1. IAM Policy creation:

• Type “IAM” into the AWS console search bar and then click it.
• Then choose “Policies” and Select JSON
• Paste in the following JSON:

  {
  
  "Version": "2012-10-17",
  
  "Statement": [
  
  {
  
  "Action": [
  
  "es:ESHttpDelete",
  
  "es:ESHttpGet",
  
  "es:ESHttpHead",
  
  "es:ESHttpPost",
  
  "es:ESHttpPut"
  
  ],
  
  "Effect": "Allow",
  
  "Resource": "*"
  
  }
  
  ]
• Click Review policy, name the policy Can_CRUD_Elasticsearch.
• Click Create policy

2. IAM Role with attached Policy creation:

• Click “Roles” on the Dashboard.
• Choose EC2 under the common use case and AWS service for the trusted entity under Create Role.
• Attach the policy we prepared above on the second page of the Create Role form. We can do this by entering Can_CRUD_Elasticsearch into the search bar and then selecting the checkbox next to its name.
• This role grants EC2 instances (e.g. Ubuntu servers) access to Amazon services. So we can name it accordingly.
• Click Create role.

3. Trust Relationships: Now we’re at the IAM Role dashboard. Click the Trust Relationship tab and click Edit Trust Relationships. The following JSON should be copied and pasted into the “Policy Document” column.

{
"Version": "2012-10-17",
"Statement": [
{
"Effect": "Allow",
"Principal": {
"Service": "ec2.amazonaws.com",
"Service": "es.amazonaws.com"
},
"Action": "sts:AssumeRole"
}
]
}

Then click update trust relationship.

Connection establishment

1. Starting the EC2 instance: Click Launch a VM from the AWS Management Console, or enter EC2 in the search box and then click Launch Instance. Then choose an AMI instance and Instance Type. Also, set up the instance details. Then click “Review and Launch” and then launch it.
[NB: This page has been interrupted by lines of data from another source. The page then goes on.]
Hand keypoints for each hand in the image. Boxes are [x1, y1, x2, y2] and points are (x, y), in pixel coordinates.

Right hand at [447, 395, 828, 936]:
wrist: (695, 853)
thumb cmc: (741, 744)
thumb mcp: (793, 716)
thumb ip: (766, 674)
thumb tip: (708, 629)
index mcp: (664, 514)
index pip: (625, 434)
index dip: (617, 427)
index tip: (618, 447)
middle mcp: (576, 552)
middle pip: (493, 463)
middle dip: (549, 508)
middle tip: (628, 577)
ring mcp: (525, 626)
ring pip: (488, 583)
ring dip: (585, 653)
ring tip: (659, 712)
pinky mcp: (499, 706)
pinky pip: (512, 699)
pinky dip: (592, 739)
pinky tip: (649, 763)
2. Setting up the instance: We should update the OS of the server due to security issues. Also, make sure to install Python.
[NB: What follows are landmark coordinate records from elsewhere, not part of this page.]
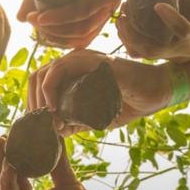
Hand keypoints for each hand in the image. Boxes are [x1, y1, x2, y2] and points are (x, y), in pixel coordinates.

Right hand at [0, 138, 119, 189]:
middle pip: (2, 183)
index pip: (14, 178)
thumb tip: (55, 138)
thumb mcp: (69, 184)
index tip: (11, 137)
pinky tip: (10, 164)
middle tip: (2, 137)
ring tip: (1, 144)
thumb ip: (59, 164)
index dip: (11, 158)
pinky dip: (8, 181)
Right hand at [17, 0, 129, 47]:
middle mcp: (106, 4)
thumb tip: (21, 18)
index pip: (79, 36)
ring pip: (82, 27)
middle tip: (32, 23)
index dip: (55, 39)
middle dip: (53, 36)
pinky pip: (85, 9)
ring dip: (55, 29)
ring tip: (35, 20)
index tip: (34, 27)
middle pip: (80, 37)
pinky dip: (62, 17)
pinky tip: (44, 16)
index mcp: (97, 5)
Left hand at [27, 50, 170, 134]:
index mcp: (71, 72)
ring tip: (51, 120)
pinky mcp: (91, 61)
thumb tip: (55, 131)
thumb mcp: (94, 116)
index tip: (40, 126)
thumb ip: (75, 121)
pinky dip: (50, 89)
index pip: (39, 83)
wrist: (156, 92)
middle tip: (43, 126)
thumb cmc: (128, 101)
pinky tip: (55, 107)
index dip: (34, 104)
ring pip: (44, 74)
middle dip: (33, 105)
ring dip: (40, 101)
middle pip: (36, 78)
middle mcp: (73, 62)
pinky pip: (59, 69)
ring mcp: (81, 59)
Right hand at [117, 0, 189, 61]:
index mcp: (173, 49)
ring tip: (127, 15)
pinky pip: (181, 31)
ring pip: (155, 49)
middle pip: (143, 52)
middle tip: (119, 17)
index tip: (120, 17)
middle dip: (126, 36)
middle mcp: (178, 54)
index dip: (126, 37)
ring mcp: (189, 48)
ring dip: (137, 34)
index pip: (142, 50)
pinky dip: (168, 18)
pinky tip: (158, 4)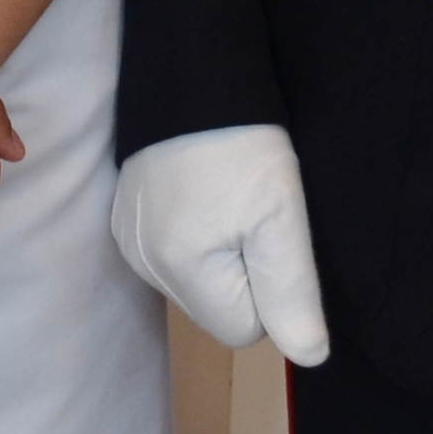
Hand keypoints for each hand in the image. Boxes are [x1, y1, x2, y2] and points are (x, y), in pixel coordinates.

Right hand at [113, 123, 331, 367]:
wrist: (190, 76)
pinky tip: (202, 197)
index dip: (269, 292)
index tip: (269, 236)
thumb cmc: (243, 146)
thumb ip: (293, 293)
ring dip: (219, 257)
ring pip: (196, 284)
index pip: (243, 331)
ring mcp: (128, 242)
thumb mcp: (283, 216)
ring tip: (228, 200)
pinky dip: (194, 237)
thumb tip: (309, 357)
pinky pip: (173, 257)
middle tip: (253, 215)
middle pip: (216, 309)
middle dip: (242, 276)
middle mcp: (143, 266)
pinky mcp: (123, 219)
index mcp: (178, 271)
3. VE creation: We can have multiple Python package versions on the same server without any issues due to VE.

ubuntu@ip-172-31-52-51:~$ sudo apt-get install python3-venv

Set up the VE, then activate it using a source.
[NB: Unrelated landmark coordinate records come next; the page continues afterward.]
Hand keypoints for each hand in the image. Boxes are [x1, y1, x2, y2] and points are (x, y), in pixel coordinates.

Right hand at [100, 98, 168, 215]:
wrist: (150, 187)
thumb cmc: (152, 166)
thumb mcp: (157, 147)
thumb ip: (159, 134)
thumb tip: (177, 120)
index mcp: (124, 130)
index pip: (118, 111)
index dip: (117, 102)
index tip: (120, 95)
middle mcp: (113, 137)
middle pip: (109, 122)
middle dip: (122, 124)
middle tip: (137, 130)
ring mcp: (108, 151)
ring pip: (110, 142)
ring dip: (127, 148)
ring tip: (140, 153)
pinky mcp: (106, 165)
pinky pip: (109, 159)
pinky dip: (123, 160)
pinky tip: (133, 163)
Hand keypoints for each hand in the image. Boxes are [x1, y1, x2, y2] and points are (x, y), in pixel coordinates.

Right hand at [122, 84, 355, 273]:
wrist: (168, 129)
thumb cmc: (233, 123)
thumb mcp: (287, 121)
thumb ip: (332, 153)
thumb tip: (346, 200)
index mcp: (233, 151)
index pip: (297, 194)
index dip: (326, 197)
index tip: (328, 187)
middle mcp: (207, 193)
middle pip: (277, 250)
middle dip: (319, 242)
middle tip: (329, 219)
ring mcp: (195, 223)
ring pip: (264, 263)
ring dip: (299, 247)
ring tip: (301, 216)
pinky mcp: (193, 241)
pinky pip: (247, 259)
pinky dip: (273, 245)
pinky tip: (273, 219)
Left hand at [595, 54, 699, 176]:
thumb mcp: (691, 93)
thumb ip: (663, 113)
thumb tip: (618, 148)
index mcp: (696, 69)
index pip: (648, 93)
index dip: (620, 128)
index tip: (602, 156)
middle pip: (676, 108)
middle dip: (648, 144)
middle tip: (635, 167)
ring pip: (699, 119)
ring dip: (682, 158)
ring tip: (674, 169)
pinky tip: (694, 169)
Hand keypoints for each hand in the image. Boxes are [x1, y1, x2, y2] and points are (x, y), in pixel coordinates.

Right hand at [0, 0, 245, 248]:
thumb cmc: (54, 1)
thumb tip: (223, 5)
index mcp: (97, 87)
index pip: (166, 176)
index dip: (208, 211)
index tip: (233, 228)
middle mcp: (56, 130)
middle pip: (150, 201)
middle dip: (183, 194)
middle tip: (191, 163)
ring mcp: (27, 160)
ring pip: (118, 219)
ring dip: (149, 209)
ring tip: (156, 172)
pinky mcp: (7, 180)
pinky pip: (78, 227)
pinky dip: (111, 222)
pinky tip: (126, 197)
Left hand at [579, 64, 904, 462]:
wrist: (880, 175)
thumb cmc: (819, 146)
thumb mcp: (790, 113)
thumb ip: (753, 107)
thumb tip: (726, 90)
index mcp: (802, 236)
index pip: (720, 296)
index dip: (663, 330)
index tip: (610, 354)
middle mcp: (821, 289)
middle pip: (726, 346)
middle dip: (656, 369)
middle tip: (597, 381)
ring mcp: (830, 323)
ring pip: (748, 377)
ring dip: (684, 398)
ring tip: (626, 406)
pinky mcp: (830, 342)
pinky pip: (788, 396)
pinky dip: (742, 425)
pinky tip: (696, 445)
ubuntu@ip-172-31-52-51:~$ python3 -m venv connect_to_es
ubuntu@ip-172-31-52-51:~$ source ./connect_to_es/bin/activate
(connect_to_es) ubuntu@ip-172-31-52-51:~$ cd connect_to_es/
(connect_to_es) ubuntu@ip-172-31-52-51:~/connect_to_es$

The name of the virtual environment appears in front of the prompt. This proves we turned on the VE. We need to install the following packages in the environment:

(connect_to_es) ubuntu@ip-172-31-52-51:~/connect_to_es$ pip install boto3 requests requests-aws4auth 'elasticsearch>=7.0.0,<8.0.0'

The installed packages are displayed on the screen after a pip freeze:

(connect_to_es) ubuntu@ip-172-31-52-51:~/connect_to_es$ pip freeze
boto3==1.13.21
botocore==1.16.21
certifi==2020.4.5.1
chardet==3.0.4
docutils==0.15.2
elasticsearch==7.7.1
idna==2.9
jmespath==0.10.0
pkg-resources==0.0.0
python-dateutil==2.8.1
requests==2.23.0
requests-aws4auth==0.9
s3transfer==0.3.3
six==1.15.0
urllib3==1.25.9

Now, without compromising the system security, we linked an Ubuntu server running in the cloud to the Elasticsearch service using Boto3.

[Searching for a solution to a different question? We are just a click away.]

Conclusion

To conclude, we provide a 4-step method to connect an Ubuntu EC2 instance with AWS Elasticsearch Service using the Boto3 software.